Пока отец был жив, Девятого мая первый тост был - стоя - за Победу, второй - стоя - за павших, третий - стоя - за победителей. Покуда жив я, Девятого мая в нашем доме всё будет точно так же. Надеюсь, что так будет и потом.
Михаил Болотовский
День Победы
9 мая 2003
Отец мой на фронт так и не попал, хотя просился - однако 1928 год рождения призыву не подлежал. А оба деда воевали. Для деда Миши, правда, война кончилась быстро: уже в конце 1941-го осколком снаряда ему раздробило руку, и сослали деда Мишу в тыловые части. А вот дед мой Юра прошел всю войну. Был он летчиком, действующим командиром эскадрильи бомбардировщиков дальнего действия. "Действующим" - в том смысле, что сам летал, а не сидел в штабе. Называли их за глаза смертниками - они летали уже в 1941-м через множество линий заградительного огня, и несколько раз Юра возвращался на родной аэродром с мертвым экипажем, а то и вовсе один из всей эскадрильи. Взлетали, скажем, пять или шесть машин, а назад шла одна юрина. Дважды прилетал на одном крыле, как в песне. Один раз приземлился ночью на немецкий аэродром - не по ошибке, нет, осознанно - самолет был подбит, требовал ремонта, Юра сел к немцам, спокойно починился в темноте и улетел.
То, что все это - правда, и то еще, что мой дед Юрий Апполинарьевич Витчевский, гвардии капитан Красной Армии, был легендой советской АДД, я осознал в 1975-м, когда он взял меня на встречу однополчан в честь 30-летия Победы. Когда Юра вошел в банкетный зал - все встали, а потом наперебой рассказывали мне истории о юриных фронтовых чудесах. А чудеса были чудные и разные.
В них тем более трудно поверить потому, что по всем законам жанра Юра должен был окончить свои дни у стенки в подвале СМЕРШа. Он был не просто антисоветчиком - он был открытым, более того - декларативно открытым антисоветчиком. Факт существования Советской власти вызывал у него, потомственного дворянина, не то что ненависть, - не было в нем ненависти, - холодное презрение. Когда в 1943-м его наградили очередным орденом, в часть приехал военкор какой-то центральной газеты. И первым делом спросил: "Почему вы, бывший дворянин, пошли воевать за Советскую власть?". "Во-первых, молодой человек, - спокойно ответил ему Юра, - дворяне бывшими не бывают. А во-вторых, я пошел воевать не за вашу е..ную Советскую власть, а за Россию". На этом разговор и закончился. Корреспондент написал донос в политодел. Но там, по счастью, сидел бывший юрин штурман, и дело замяли.

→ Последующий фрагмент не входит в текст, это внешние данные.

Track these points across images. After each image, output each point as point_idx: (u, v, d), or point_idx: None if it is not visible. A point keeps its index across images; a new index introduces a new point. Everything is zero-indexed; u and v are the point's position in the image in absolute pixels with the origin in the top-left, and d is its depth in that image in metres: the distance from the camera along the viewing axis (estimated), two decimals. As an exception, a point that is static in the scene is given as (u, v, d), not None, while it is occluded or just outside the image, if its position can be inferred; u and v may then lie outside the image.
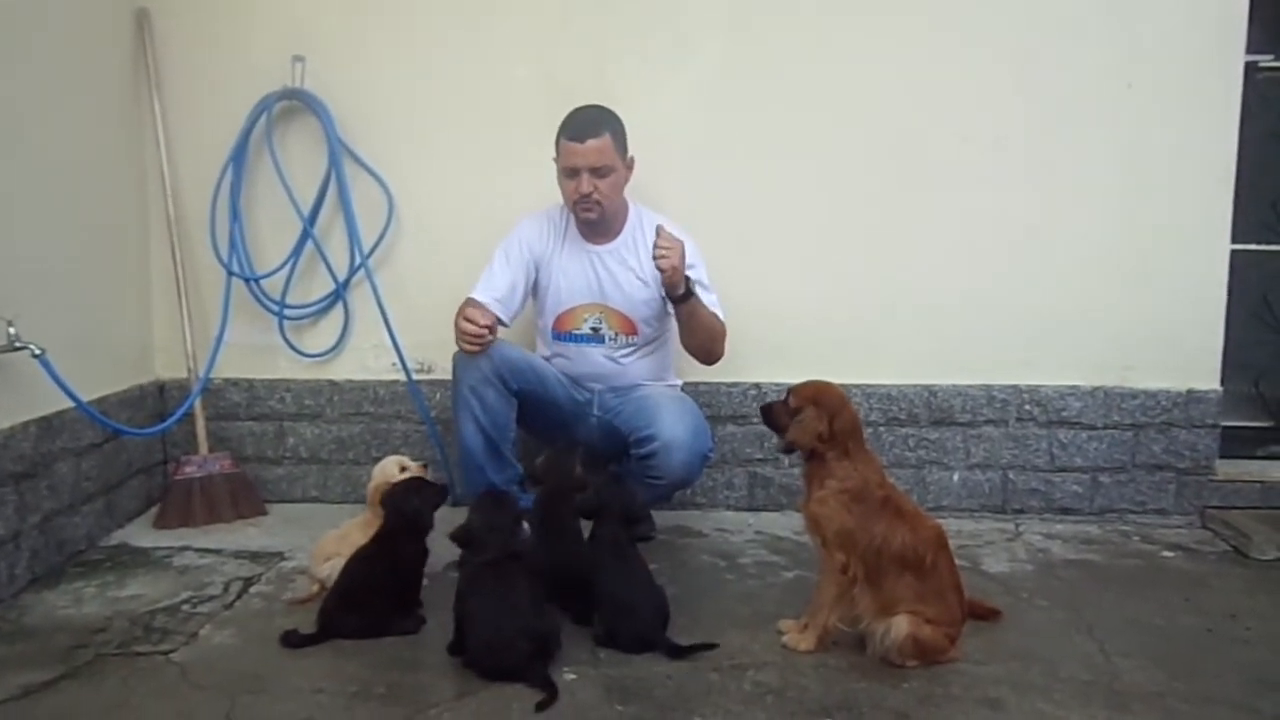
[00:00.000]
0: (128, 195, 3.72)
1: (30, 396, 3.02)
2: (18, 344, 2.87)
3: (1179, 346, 3.72)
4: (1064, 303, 3.72)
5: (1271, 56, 3.74)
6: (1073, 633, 2.78)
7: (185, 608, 2.89)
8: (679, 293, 3.08)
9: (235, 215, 3.76)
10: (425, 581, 2.82)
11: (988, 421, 3.78)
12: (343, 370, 3.90)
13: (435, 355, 3.76)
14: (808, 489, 2.65)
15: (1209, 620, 2.88)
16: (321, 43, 3.71)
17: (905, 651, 2.49)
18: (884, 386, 3.77)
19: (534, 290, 3.40)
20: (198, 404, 3.75)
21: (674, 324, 3.31)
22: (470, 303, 3.18)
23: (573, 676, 2.47)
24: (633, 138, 3.27)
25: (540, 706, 2.30)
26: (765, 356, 3.71)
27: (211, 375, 3.80)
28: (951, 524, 3.36)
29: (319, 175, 3.74)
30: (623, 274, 3.33)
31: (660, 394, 3.34)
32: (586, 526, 2.83)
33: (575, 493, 2.89)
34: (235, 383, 3.89)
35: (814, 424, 2.58)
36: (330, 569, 2.86)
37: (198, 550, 3.36)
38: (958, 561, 2.64)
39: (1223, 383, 3.75)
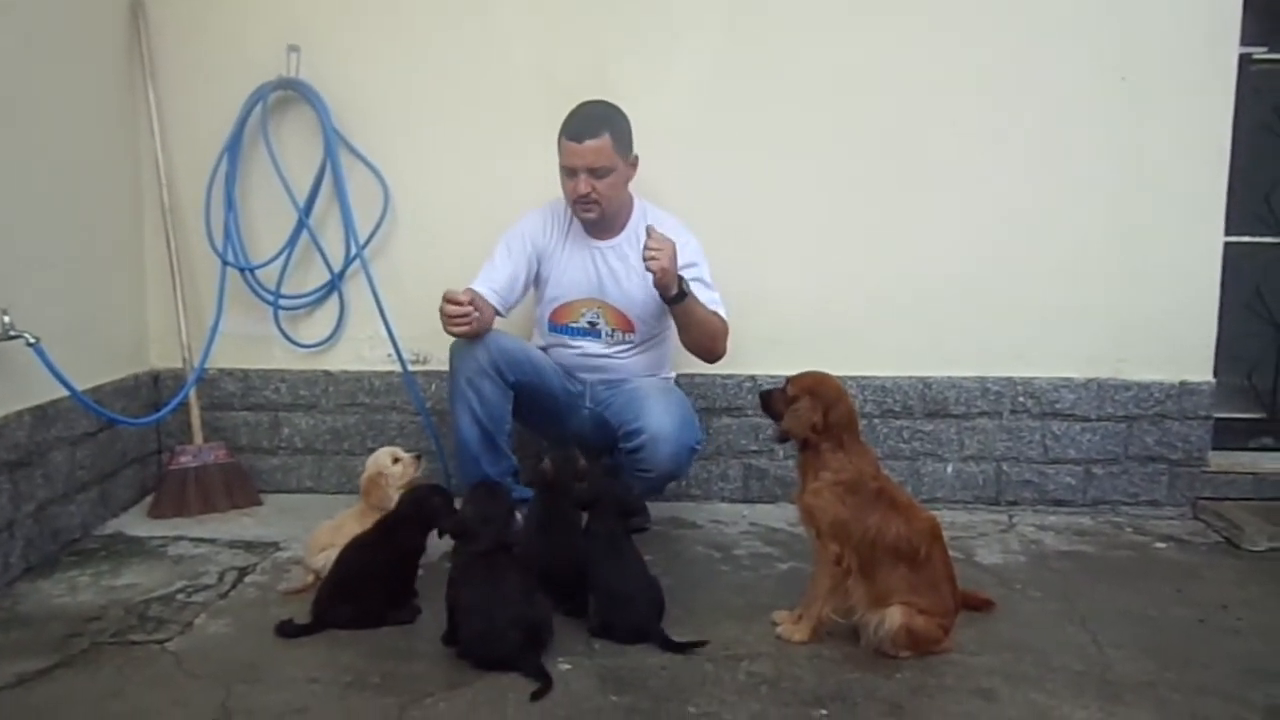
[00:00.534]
0: (123, 185, 3.71)
1: (25, 385, 3.01)
2: (12, 333, 2.87)
3: (1172, 339, 3.74)
4: (1058, 295, 3.73)
5: (1266, 48, 3.73)
6: (1065, 623, 2.79)
7: (180, 597, 2.89)
8: (671, 293, 3.06)
9: (230, 205, 3.75)
10: (420, 572, 2.83)
11: (981, 413, 3.79)
12: (338, 361, 3.90)
13: (431, 346, 3.77)
14: (802, 480, 2.65)
15: (1201, 611, 2.89)
16: (317, 33, 3.70)
17: (899, 642, 2.50)
18: (879, 378, 3.78)
19: (535, 281, 3.40)
20: (192, 394, 3.75)
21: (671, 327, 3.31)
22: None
23: (567, 666, 2.48)
24: (632, 134, 3.26)
25: (535, 696, 2.31)
26: (761, 349, 3.71)
27: (206, 365, 3.79)
28: (945, 515, 3.37)
29: (314, 165, 3.73)
30: (623, 271, 3.32)
31: (649, 387, 3.33)
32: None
33: (574, 483, 2.88)
34: (230, 373, 3.88)
35: (809, 414, 2.58)
36: (325, 559, 2.85)
37: (192, 540, 3.36)
38: (951, 553, 2.65)
39: (1215, 375, 3.76)
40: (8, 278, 2.94)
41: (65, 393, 3.07)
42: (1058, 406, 3.77)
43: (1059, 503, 3.80)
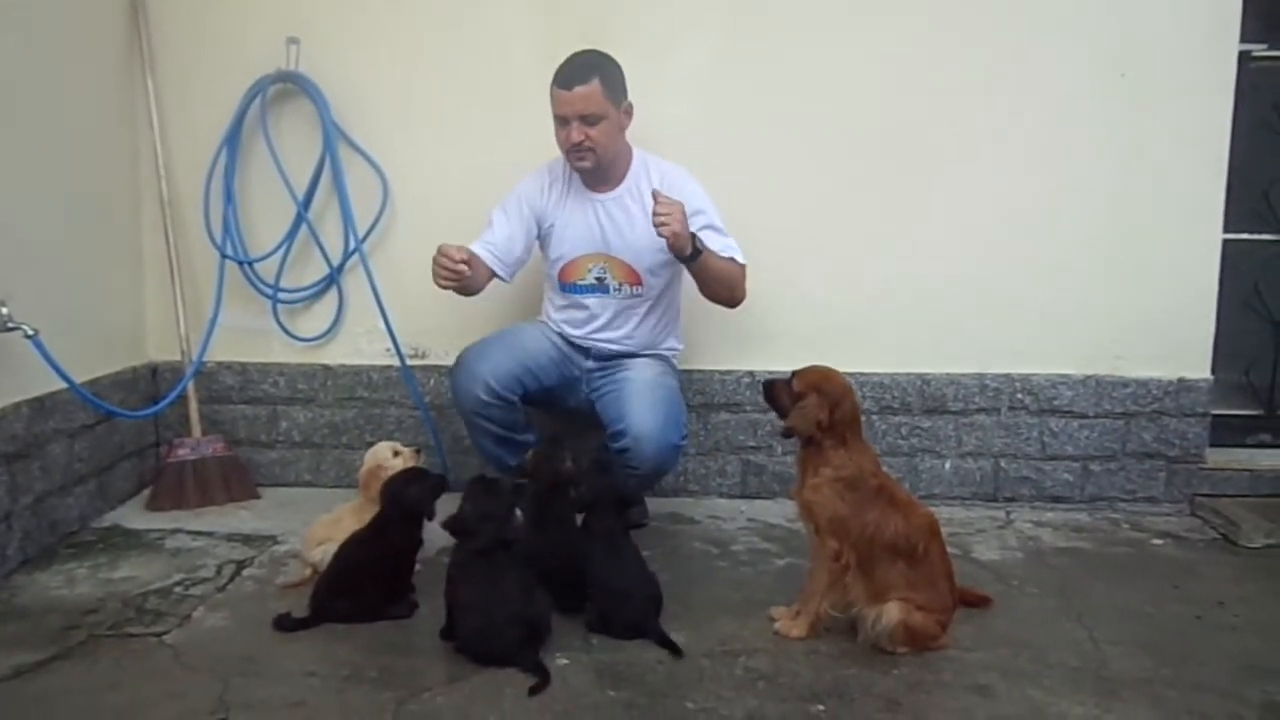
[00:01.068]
0: (122, 177, 3.71)
1: (22, 377, 3.02)
2: (10, 325, 2.87)
3: (1170, 335, 3.74)
4: (1056, 291, 3.73)
5: (1265, 46, 3.73)
6: (1062, 620, 2.79)
7: (178, 590, 2.89)
8: (686, 254, 3.03)
9: (229, 198, 3.74)
10: (418, 567, 2.83)
11: (980, 410, 3.79)
12: (336, 355, 3.90)
13: (429, 340, 3.77)
14: (801, 476, 2.65)
15: (1198, 608, 2.90)
16: (316, 25, 3.69)
17: (896, 638, 2.50)
18: (877, 375, 3.78)
19: (541, 243, 3.39)
20: (191, 387, 3.75)
21: (682, 279, 3.30)
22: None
23: (565, 662, 2.48)
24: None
25: (533, 691, 2.32)
26: (759, 344, 3.71)
27: (205, 358, 3.79)
28: (943, 512, 3.36)
29: (313, 159, 3.72)
30: (625, 222, 3.28)
31: (639, 381, 3.27)
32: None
33: (568, 486, 2.87)
34: (228, 366, 3.88)
35: (815, 411, 2.58)
36: (322, 553, 2.86)
37: (190, 533, 3.37)
38: (949, 549, 2.66)
39: (1213, 371, 3.76)
40: (6, 270, 2.94)
41: (63, 385, 3.07)
42: (1056, 403, 3.77)
43: (1056, 499, 3.80)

Перед каждым вылетом Юра молился. У него был старый походный алтарь, трехстворчатый, размером где-то с энциклопедический том. Юра, будто правоверный мусульманин, расстилал перед самолетом коврик, ставил на него алтарь, потом вставал на колени сам, и долго молился. Политрук, тоже из летчиков, ходил вокруг него кругами. "Ну товарищ капитан... - ныл он, когда Юра вставал после молитвы. - Вы же мне всю воспитательную работу к х..м рушите... Ну что же вы с богами этими...". Политрука Юра любил. "Мы с тобой с сорок первого вместе? - спрашивал он, обнимая его могучей рукой за плечо. - А сейчас сорок четвертый? Чего киваешь? Так сколько, скажи мне, в живых осталось из нашего первого набора? Только я да ты, тыловая крыса". Политрук удрученно молчал.
Юра был человеком не просто атлетического телосложения. Он был... Как его описать? Призвать на помощь образ Портоса? Нет, слабо. Юрина рука была толще, чем моя нога, а я в общем-то тоже не совсем мелок. На моих глазах, уже в шестидесятые, он на спор отрывал от земли "Запорожец" за задний бампер. (За задний, я уточняю. Сзади у "Запорожца" был мотор.) В 73 года имел 30-летнюю любовницу, которая была им довольна. Съедал за пасхальным столом поросенка. Не курил и не пил. За несколько дней до смерти, в мае 1981-го, в одной из московской больниц, он поймал взглядом еле прикрытые фиговым тонким халатиком ягодицы молоденькой медсестры и, нагнувшись к нам с отцом, сказал чуть слышным, изможденным голосом: "А неплохо было бы поставить ей пистон...". Когда мы вышли из палаты, папа вытер слезу рукавом и сказал: "Эх, нам бы так помереть..."
Орденов и медалей у Юры было невероятное количество, но подбор их был еще более невероятен: за Москву, Ленинград, Сталинград, Киев, Кенигсберг, Варшаву, Будапешт, Прагу, Берлин... Еще иностранные какие-то были ордена. По необъяснимой странности относился он к ним, как к бирюлькам. Вечно забывал, где они лежат. Не носил. Иногда только надевал планки. А году в 1970-м подарил мне огромного белого медведя - с меня, припоминаю, ростом, - прицепив ему на грудь все свои награды. Медведь их и носил. Не знаю, почему Юра так относился к орденам и медалям. Не думаю, что тут причиной Советская власть. Что-то другое, но что - не знаю, и не спросишь уже.
Нелюбовь к Советской власти, впрочем, сохранилась у него до последних дней. Помню, в автобусе он иногда разворачивал свежий номер "Правды" и говорил на весь салон: "Ну-с, посмотрим, что пишут сегодня господа большевички...". (У него был роскошный густой баритон; видно, он привык говорить, перекрикивая шум мотора; а еще он прекрасно пел, аккомпанируя себе на рояле, и стекла при звуках его голоса резонировали.) Пассажиры шарахались в стороны. К 15 годам я уже прекрасно понимал, что такое поведение не является, мягко говоря, поощряемым, и потому спросил на той самой встрече у одного из его однополчан: "А если бы Юру все-таки забрали тогда, в сорок третьем?". "А тогда, - ответил тот, - никто из нас даже под страхом расстрела машину бы с места не поднял до его возвращения". И, помолчав, задумчиво добавил: "А может, и по СМЕРШу отбомбились бы...".
Конечно, он, этот юрин однополчанин, был уже крепко пьян. Но я иногда вспоминаю его задумчивый взгляд, и думаю: кто их знает... может, и отбомбились бы. За Юру - стоило.
__________________
НА ФОТО 1939 ГОДА: ЮРА - КРАЙНИЙ СПРАВА В РЯДУ СТОЯЩИХ. КРЕСТАМИ ОН ПОМЕТИЛ ЛЕТЧИКОВ, ПОГИБШИХ НА ВОЙНЕ.